* [SOURCE PASSAGE]:

● ● ● ●

# Ingersoll



## mcb2007 (Dec 12, 2013)

Hi all , new to all this vintage side of things, I just received this little Ingersoll and would appreciate any help in a rough date.

It's 34mm inc crown , shockproof , made in Great Britain on dial.

No markings inside



















Thanks for looking


----------



## mcb2007 (Dec 12, 2013)

50s 60s nobody know , made in gt britain


----------



## Chascomm (Sep 9, 2005)

mcb2007 said:


> Hi all , new to all this vintage side of things, I just received this little Ingersoll and would appreciate any help in a rough date.


No earlier than 1956 (introduction of the Anglo-Celtic TY movement). No later than 1969 (end of Ingersoll assembly at Anglo-Celtic). I guess the TY was dropped after the 600-series movements were introduced, which was some time in the mid 1960s, so that narrows it down slightly (my Smiths YC452 with TY movement was listed in the 1964 catalogue). Sorry I can't do better than that.

If anybody here has the Smiths book they may be able to find a closely corresponding model from that brand?


----------



## mcb2007 (Dec 12, 2013)

Thanks for that Chascomm , movement and a rough date info is appreciated


----------

● ● ● ●

* [RECORD EXCERPTS]:
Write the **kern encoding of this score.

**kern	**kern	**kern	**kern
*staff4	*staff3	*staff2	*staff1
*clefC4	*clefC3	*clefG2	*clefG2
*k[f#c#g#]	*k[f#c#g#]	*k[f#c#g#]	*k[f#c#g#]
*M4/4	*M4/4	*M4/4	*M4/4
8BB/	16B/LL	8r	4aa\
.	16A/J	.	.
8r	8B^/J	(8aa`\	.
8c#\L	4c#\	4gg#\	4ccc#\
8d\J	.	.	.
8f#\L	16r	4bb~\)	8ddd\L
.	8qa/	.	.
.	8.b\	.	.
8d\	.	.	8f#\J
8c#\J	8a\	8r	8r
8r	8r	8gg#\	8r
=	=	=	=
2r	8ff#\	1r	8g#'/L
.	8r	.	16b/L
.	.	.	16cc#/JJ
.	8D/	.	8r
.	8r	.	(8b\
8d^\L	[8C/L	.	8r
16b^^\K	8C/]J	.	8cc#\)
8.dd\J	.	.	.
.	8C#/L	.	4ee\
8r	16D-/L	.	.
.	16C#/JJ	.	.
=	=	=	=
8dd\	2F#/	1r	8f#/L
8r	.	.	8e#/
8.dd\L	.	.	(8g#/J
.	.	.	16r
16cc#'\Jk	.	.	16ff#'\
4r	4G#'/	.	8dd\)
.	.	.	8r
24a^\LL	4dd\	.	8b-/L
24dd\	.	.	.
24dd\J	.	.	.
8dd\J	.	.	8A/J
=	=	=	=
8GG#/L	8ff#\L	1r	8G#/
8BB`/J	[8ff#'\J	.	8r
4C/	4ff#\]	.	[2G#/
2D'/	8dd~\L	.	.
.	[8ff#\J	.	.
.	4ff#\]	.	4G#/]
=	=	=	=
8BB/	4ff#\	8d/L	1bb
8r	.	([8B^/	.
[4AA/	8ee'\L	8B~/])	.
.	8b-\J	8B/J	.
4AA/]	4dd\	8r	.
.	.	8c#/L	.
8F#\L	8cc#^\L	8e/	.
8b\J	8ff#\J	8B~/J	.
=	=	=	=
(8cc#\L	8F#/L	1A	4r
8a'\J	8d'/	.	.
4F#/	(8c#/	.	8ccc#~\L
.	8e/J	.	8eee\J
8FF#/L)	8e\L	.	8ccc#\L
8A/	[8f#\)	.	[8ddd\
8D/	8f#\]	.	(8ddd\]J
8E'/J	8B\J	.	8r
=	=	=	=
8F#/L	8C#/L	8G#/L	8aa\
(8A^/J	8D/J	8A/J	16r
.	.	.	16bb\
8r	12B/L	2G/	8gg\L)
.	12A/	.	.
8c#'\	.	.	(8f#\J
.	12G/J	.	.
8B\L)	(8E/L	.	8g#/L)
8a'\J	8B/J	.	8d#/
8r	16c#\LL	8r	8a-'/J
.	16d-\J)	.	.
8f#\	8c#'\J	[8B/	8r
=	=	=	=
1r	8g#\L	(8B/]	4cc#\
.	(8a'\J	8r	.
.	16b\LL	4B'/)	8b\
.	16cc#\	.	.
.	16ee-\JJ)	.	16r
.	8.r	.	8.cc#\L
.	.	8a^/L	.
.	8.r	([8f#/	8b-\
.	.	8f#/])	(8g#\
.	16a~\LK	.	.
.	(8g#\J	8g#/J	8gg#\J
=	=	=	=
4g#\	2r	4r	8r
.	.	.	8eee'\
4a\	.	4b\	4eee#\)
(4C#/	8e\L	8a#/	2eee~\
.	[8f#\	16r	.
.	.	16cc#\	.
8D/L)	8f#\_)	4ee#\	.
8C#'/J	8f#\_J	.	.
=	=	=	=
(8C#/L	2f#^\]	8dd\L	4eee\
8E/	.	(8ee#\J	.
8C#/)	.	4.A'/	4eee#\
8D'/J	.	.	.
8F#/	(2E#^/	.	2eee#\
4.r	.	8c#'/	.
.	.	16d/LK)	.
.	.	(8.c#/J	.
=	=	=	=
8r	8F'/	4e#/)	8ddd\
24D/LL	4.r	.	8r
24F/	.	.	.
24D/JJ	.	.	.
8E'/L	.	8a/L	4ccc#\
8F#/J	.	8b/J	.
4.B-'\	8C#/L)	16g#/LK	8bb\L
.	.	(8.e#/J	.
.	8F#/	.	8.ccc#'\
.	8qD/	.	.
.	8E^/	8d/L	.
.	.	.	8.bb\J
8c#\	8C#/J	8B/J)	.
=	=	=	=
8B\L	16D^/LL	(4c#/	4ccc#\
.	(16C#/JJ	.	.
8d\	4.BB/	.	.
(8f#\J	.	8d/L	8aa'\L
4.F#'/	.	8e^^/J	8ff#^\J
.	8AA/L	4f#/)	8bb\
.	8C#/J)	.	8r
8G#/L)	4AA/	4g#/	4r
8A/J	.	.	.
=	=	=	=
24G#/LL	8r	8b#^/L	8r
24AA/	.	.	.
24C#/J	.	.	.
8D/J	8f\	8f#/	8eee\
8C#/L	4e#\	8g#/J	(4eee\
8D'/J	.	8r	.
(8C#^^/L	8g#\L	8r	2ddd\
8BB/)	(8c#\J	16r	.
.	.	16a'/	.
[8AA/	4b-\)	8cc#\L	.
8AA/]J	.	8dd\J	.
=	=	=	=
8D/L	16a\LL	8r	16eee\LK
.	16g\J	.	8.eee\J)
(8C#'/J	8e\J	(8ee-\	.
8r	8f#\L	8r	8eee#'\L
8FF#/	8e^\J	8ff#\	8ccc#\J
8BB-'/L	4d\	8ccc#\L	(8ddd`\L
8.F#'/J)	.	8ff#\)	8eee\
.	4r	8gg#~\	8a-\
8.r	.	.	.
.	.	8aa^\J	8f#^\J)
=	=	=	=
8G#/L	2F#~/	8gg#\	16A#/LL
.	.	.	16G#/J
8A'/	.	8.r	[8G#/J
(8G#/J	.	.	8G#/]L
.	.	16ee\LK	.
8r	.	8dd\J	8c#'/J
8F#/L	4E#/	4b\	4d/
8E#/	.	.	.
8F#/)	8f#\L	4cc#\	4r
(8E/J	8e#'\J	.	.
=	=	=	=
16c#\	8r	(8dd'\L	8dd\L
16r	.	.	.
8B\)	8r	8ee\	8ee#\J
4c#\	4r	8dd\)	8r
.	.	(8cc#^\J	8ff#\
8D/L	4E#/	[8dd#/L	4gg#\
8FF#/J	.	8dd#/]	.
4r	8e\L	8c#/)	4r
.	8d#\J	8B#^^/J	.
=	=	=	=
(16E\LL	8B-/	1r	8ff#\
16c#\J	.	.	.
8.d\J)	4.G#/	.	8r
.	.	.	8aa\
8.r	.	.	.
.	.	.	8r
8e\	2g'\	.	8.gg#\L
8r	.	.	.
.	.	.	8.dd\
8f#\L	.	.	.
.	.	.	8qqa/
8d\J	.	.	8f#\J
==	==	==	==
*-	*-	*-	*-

● ● ● ●

* [TO DO]:
(1) Summarize the Ingersoll watch thread in two sentences.
(2) Answer these questions from the Ingersoll watch thread:
(a) How large is the watch, including the crown?
(b) What event sets the earliest possible date for the watch?
(c) Which Smiths model with a TY movement does Chascomm own, and in which year's catalogue was it listed?
(3) Rewrite the paragraph of the Ingersoll watch thread that begins "No earlier than 1956" as a short list, keeping its main facts.
The data come from a different source than the thread.

* [SOLUTIONS BELOW]:
(1) A forum member asked for help roughly dating a small Ingersoll watch that measures 34mm including the crown, is shockproof, has "made in Great Britain" on the dial and has no markings inside. Another member, Chascomm, replied that it dates from no earlier than 1956, when the Anglo-Celtic TY movement was introduced, and no later than 1969, when Ingersoll assembly at Anglo-Celtic ended, and guessed that the TY was dropped after the 600-series movements arrived in the mid 1960s.

(2)
(a) It is 34mm including the crown.
(b) The introduction of the Anglo-Celtic TY movement in 1956 sets the earliest date.
(c) Chascomm owns a Smiths YC452, which was listed in the 1964 catalogue.

(3)
- Earliest date: 1956, when the Anglo-Celtic TY movement was introduced.
- Latest date: 1969, when Ingersoll assembly at Anglo-Celtic ended.
- Chascomm guesses that the TY was dropped after the 600-series movements came in, sometime in the mid 1960s, which narrows the range slightly.
- Chascomm's Smiths YC452 with a TY movement was listed in the 1964 catalogue.
- Chascomm apologizes for not being able to be more precise.